Material shown: Begin

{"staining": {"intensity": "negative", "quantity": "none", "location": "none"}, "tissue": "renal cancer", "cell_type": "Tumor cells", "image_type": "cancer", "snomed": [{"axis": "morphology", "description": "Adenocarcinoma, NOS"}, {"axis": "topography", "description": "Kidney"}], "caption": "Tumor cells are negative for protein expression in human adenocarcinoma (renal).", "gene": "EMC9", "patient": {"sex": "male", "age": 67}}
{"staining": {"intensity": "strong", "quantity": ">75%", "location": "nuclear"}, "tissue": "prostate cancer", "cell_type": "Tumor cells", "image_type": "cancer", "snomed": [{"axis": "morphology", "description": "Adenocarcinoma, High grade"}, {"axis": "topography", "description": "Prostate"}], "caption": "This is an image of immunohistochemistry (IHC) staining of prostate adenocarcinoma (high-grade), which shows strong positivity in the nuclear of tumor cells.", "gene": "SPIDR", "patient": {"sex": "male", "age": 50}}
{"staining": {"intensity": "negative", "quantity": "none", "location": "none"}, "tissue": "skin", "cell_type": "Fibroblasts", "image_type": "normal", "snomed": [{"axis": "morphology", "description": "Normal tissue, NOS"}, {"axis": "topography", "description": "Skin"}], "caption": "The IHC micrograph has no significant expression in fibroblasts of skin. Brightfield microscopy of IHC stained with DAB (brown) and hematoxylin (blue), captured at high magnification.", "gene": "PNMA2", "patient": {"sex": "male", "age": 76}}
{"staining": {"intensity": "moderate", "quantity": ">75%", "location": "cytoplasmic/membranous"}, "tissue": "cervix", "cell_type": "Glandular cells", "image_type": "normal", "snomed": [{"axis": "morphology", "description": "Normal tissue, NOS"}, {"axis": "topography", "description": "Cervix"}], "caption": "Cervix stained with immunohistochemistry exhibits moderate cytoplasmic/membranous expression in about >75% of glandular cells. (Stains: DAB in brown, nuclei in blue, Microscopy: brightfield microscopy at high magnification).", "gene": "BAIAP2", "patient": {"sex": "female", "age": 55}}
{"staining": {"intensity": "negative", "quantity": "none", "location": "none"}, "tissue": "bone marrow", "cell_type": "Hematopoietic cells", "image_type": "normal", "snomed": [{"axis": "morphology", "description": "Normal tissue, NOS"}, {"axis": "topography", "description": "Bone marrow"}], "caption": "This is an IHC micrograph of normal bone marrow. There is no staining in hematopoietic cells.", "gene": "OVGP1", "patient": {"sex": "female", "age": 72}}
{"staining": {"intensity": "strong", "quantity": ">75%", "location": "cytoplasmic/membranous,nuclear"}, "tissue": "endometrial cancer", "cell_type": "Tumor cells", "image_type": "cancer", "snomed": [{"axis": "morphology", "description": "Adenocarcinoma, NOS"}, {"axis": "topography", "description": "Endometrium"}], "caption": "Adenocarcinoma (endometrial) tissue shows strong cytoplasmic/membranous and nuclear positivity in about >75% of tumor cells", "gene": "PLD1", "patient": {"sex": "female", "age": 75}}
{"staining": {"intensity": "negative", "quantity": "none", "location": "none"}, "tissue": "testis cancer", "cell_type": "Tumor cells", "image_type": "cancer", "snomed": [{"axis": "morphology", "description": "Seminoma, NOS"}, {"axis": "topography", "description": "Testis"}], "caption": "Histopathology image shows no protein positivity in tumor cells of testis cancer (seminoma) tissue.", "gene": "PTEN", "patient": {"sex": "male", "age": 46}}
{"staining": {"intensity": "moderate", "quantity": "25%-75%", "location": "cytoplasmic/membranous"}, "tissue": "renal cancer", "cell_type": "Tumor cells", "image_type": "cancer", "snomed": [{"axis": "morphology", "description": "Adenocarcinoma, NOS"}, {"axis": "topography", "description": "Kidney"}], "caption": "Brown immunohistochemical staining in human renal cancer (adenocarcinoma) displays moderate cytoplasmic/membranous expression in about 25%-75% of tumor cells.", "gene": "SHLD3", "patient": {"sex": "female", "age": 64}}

Material shown: End

The answer must consist of each line from the entries that contains the string "cytoplasmic".

## [The completed task]
{"staining": {"intensity": "moderate", "quantity": ">75%", "location": "cytoplasmic/membranous"}, "tissue": "cervix", "cell_type": "Glandular cells", "image_type": "normal", "snomed": [{"axis": "morphology", "description": "Normal tissue, NOS"}, {"axis": "topography", "description": "Cervix"}], "caption": "Cervix stained with immunohistochemistry exhibits moderate cytoplasmic/membranous expression in about >75% of glandular cells. (Stains: DAB in brown, nuclei in blue, Microscopy: brightfield microscopy at high magnification).", "gene": "BAIAP2", "patient": {"sex": "female", "age": 55}}
{"staining": {"intensity": "strong", "quantity": ">75%", "location": "cytoplasmic/membranous,nuclear"}, "tissue": "endometrial cancer", "cell_type": "Tumor cells", "image_type": "cancer", "snomed": [{"axis": "morphology", "description": "Adenocarcinoma, NOS"}, {"axis": "topography", "description": "Endometrium"}], "caption": "Adenocarcinoma (endometrial) tissue shows strong cytoplasmic/membranous and nuclear positivity in about >75% of tumor cells", "gene": "PLD1", "patient": {"sex": "female", "age": 75}}
{"staining": {"intensity": "moderate", "quantity": "25%-75%", "location": "cytoplasmic/membranous"}, "tissue": "renal cancer", "cell_type": "Tumor cells", "image_type": "cancer", "snomed": [{"axis": "morphology", "description": "Adenocarcinoma, NOS"}, {"axis": "topography", "description": "Kidney"}], "caption": "Brown immunohistochemical staining in human renal cancer (adenocarcinoma) displays moderate cytoplasmic/membranous expression in about 25%-75% of tumor cells.", "gene": "SHLD3", "patient": {"sex": "female", "age": 64}}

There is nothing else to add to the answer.